The film offers a behind-the-scenes exploration of both small producers and the long-established Champagne houses in what may be the world’s most recognizable wine appellation. David Kennard, the film’s writer, director and senior producer, will host a Q & A session following the screening.

Next comes a reception, with Veuce Clicquot Yellow Label Brut Champagne from Reims, followed by dinner.

Executive chef Bruno Tison, who hails from France not far from Champagne, and Andrew Cain, chef de cuisine, have crafted a four-course dinner menu celebrating the occasion.

Cost is $225 per person for the screening, reception and dinner. A portion of the proceeds will benefit the Sonoma International Film Festival.

The film will be released in selected theaters and on iTunes on Friday, March 6.

It is the second film in a trilogy; the first is “A Year in Burgundy.” For more information, visit ayearinchampagne.com.

Tickets are available at eventbrite.com, though as of press time the Web site was not functioning.

If you are unable to buy tickets on line, call (800)257-7544.


Dancing in the New Season: Next Wednesday, February 25, Russian River Rose Company (1685 Magnolia Dr., Healdsburg) hosts a very special benefit, “On the Wine of Spring,” for an upcoming performance by the UPside Dance Company.

The new performance, “Chrysalis,” takes place at Shed in Healdsburg on March 21 and 22.

The evening’s three-course menu, with local chefs Jake Martin and Kolin Vazzoler at the helm, will celebrate the story the dance performance tells, which is a provocative look at the unfurling of spring.

Local wines will be paired with each course.

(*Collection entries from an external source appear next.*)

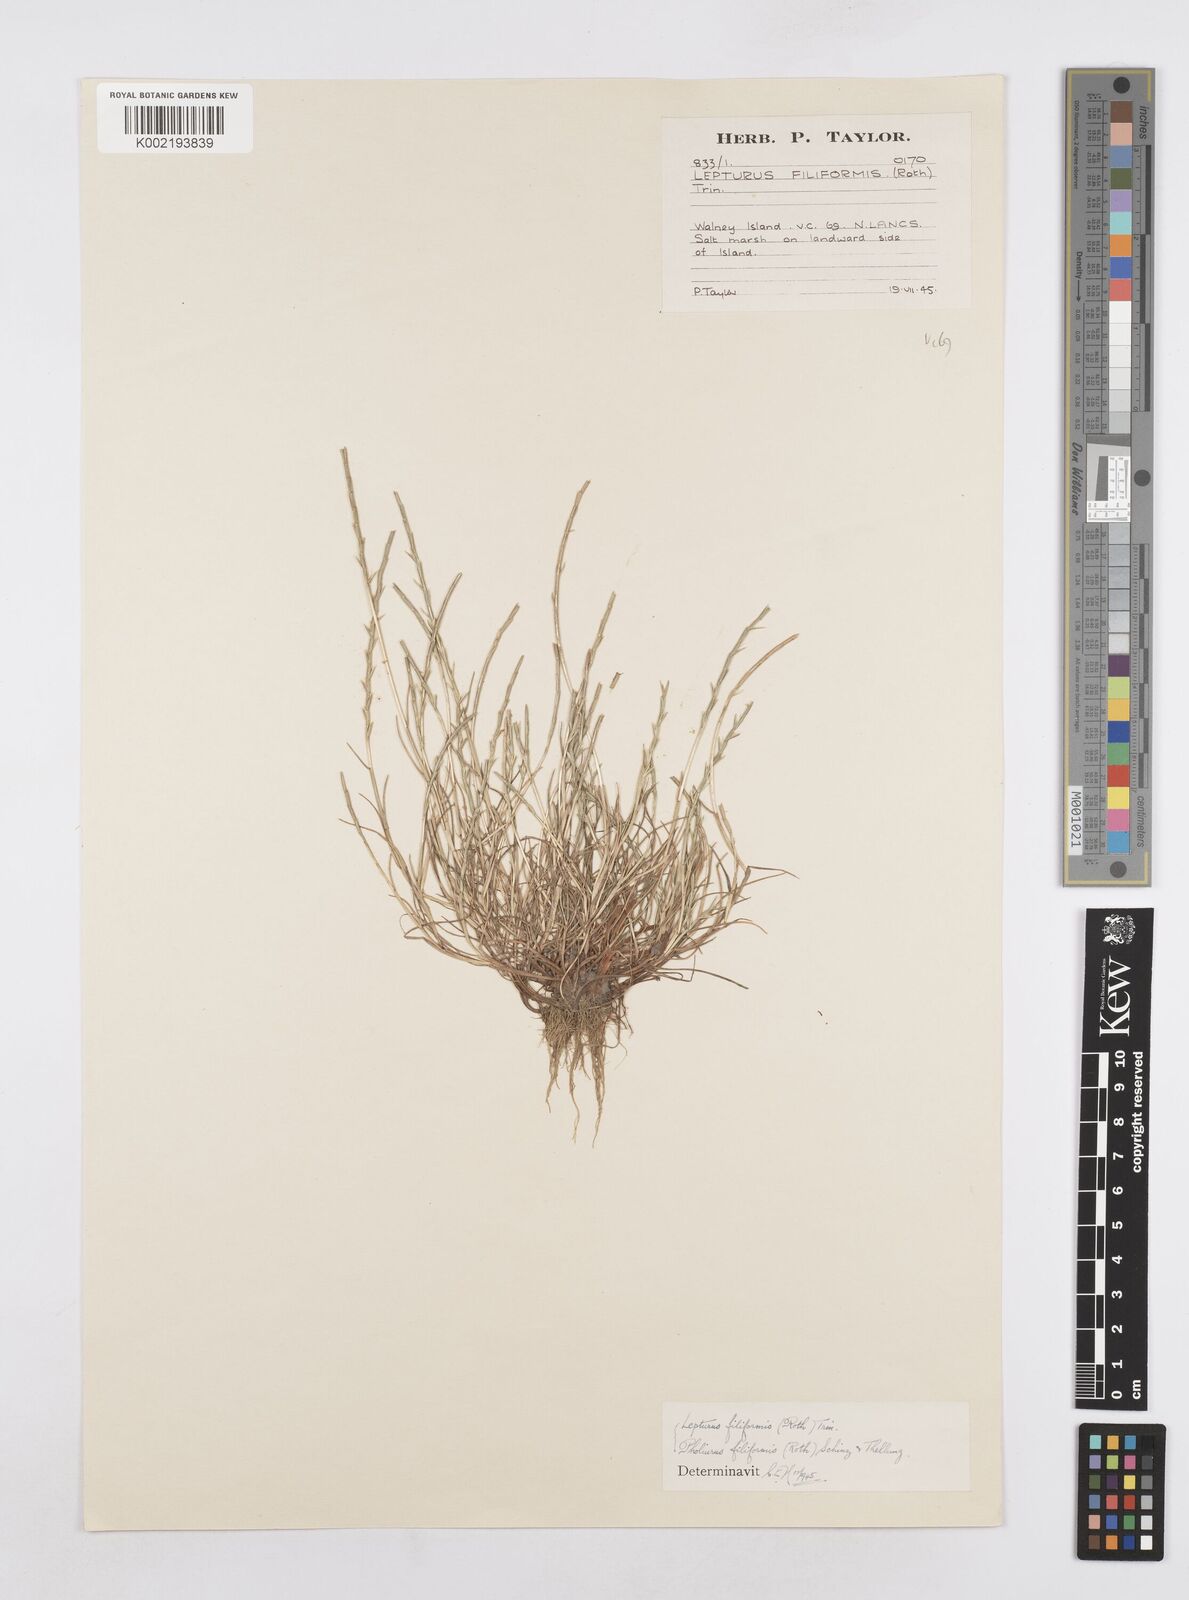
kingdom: Plantae
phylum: Tracheophyta
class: Liliopsida
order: Poales
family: Poaceae
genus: Parapholis
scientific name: Parapholis strigosa
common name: Hard-grass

There will be a raffle, some surprise glimpses into the world of dance and general merriment in a beautiful little oasis.

Seating is very limited and reservations are essential. Cost is $60 per person.

To snag a seat, visit brownpapertickets.com, event number 1252361.


East Wind & Mahjong: I stopped by the new East Wind Bakery (3851 Sebastopol Rd., #109, Santa Rosa) a few days ago and left smiling and happy.

We now have traditional (and delicious) pork buns ($1.50 each) in the heart of Sonoma County.

While there, I also tried a croissant filled with pork belly, a beef bun and a sugar cookie.

The sweet little cafe--actually, it’s not so little, there is plenty of seating, including benches outside — serves breakfast and lunch, offering a mix of traditional American foods, a wide array of Asian selections including bahn mi and purple yam bao and a few surprising dishes, like a carnitas sandwich with salsa verde and clam chowder pot pie.

If you are looking for milk bread, which makes a velvety bread pudding, you’ll find it here.

The bakery also has several types of French-style hearth breads, cakes, scones, tarts, pizza rolls and cupcakes, including a whimsically gorgeous Hawaiian cupcake.

Beverages include an interesting selection of teas and there are even fresh-baked treats for your pampered pups.

There is a thoughtful, pristine flair to everything here, a quality that conveys that the bakers not only know what they are doing; they also love what they do.

On the counter above the display of Asian pastries was a clipboard with a sign-up sheet for an evening of mahjong, complete with instruction for those who do not know how to play.

Participation is free and it takes place this Saturday evening from 6 to 9 p.m. To sign up, just stop by.

East Wind Bakery is open Tuesday through Friday from 8 a.m. to 4 p.m., Saturday from 9 a.m. to 5 p.m. and Sunday from 9 a.m. to 3 p.m.